Updated: Sep 20, 2020
1. Modern cameras are as easy, or as complex as you want to go. Most have bells and whistles that used to only be on professional cameras. So you have many neat features on everything from a point and shoot on up.
The way to handle these features is explained in the manual that came with the camera. Don't have one? No problem, check the manufacturer's website or the old reliable, Amazon. Most have download versions of the manual, or you can order one.
This will give you a way to learn the different features of your equipment so you can enjoy all the tools at your disposal. Alternatively, classes are available with many camera stores and that is also a good way to get a handle on the different features. So in my opinion the first step is: Know your camera.
2. An important creative tool in pictures is the light. Depending on the time of day, the outside light can be either harsh or pleasant and affect your picture in positive or a negative way. The best light is either in the early morning or around sunset. During the rest of the day, pay attention to the sun and the shadows. Ideally, you want to shoot with the sun to your back. Check the light.
3. How steady are you with handholding a camera? Do you need something to help keep it level, or from shaking? Often with long lenses it is very difficult to keep everything steady hand held. I have used monopods and tripods throughout my career. I have a familial tremor, which means I almost always prefer some kind of steadying device. It can be a tree limb or a fence or a small tripod or a large tripod. Different ones for different needs. Tripods have gotten much lighter in recent years and are often ideal for travel photography. Just keep up with it! Sometimes on a bus you will stow it and not think of it when you are back at the hotel and getting out for the day. If you don't have the same bus the next day, you may not have your tripod. So plan ahead and keep up with your tripod/camera.
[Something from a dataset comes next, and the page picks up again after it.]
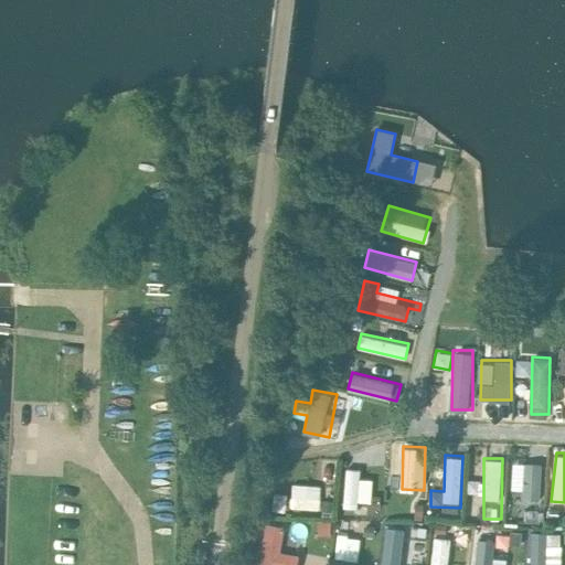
[(542,499),(542,462),(523,462),(522,499),(542,499)]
Need camera support?
4. Sometimes you have no choice but to shoot into the sun. In these cases it helps to have a lens umbrella. Choices for this include hard lens extenders or soft ones. You can easily make one with a piece or cardboard and some duct tape. Many longer lenses come with one that attaches to the front of the lens. If you choose to make one, be sure it doesn't end up in the frame or attached to the focus ring.
With point and shoot cameras, holding your hand over the top of the lens will work also. The goal is to keep the sun from causing reflections in the lens. You want your image to look normal, not have rainbows or rings in it. Keep sunspots out of the picture.
5. There are many styles of photography. What is your eye attracted to? What is your favorite subject? If you want to take pictures of your kids (or grandkids) playing soccer, that's sports photography. If you like taking photos of animals, that's either wildlife or pet photography. You get the idea. Every style has reference webpages and materials you can study and learn from. Feel free to try different styles until you found your favorite. Anyone can be a good photographer, even if you don't have an "eye" for it. So have fun experimenting and learn a new skill! Find your style.
6. If you are interested in learning to create better images, pay attention to your subject. You probably don't need as much background as you think. Ask yourself, "Why am I taking this picture? What is the main subject?" Once you are certain of that, you can concentrate on that. If you are in a national park and want to photograph, Buffalo, say, is it a better image with a group of animals or just one? Look both ways through the viewfinder and decide what story you want to tell. When. it comes down to it, photography is just another way of storytelling. Video as well, but that is more obvious as you include audio, lighting and picture together. Most cameras have video capabilities, but the techniques are not all the same. For now, we're talking still images. Focus on your main subject and tell your story.
7. The best way to become a better photographer is, as in most things, practice. Pros don't get the best shot necessarily with the first picture, especially in wildlife work. The more pictures you take, the sooner you become a better photographer. Have fun, always have your camera handy, and shoot lots of images!